DESCRIPTION OF THE TASK
Pictures aside, every line of the listing should be given again exactly.

- - - - - - -

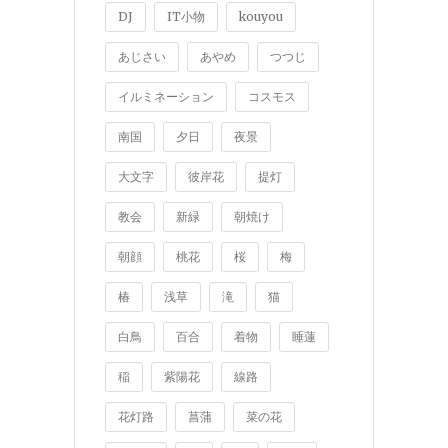
DJ
IT小物
kouyou
あじさい
あやめ
つつじ
イルミネーション
コスモス
南国
夕日
夜景
大文字
彼岸花
提灯
教会
新緑
朝焼け
朝顔
桃花
桜
梅
椿
浅草
滝
猫
白鳥
百合
着物
睡蓮
稲
紫陽花
線路
花灯路
菖蒲
菜の花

- - - - - - -

TASK RESULT
DJ
IT小物
kouyou
あじさい
あやめ
つつじ
イルミネーション
コスモス
南国
夕日
夜景
大文字
彼岸花
提灯
教会
新緑
朝焼け
朝顔
桃花
桜
梅
椿
浅草
滝
猫
白鳥
百合
着物
睡蓮
稲
紫陽花
線路
花灯路
菖蒲
菜の花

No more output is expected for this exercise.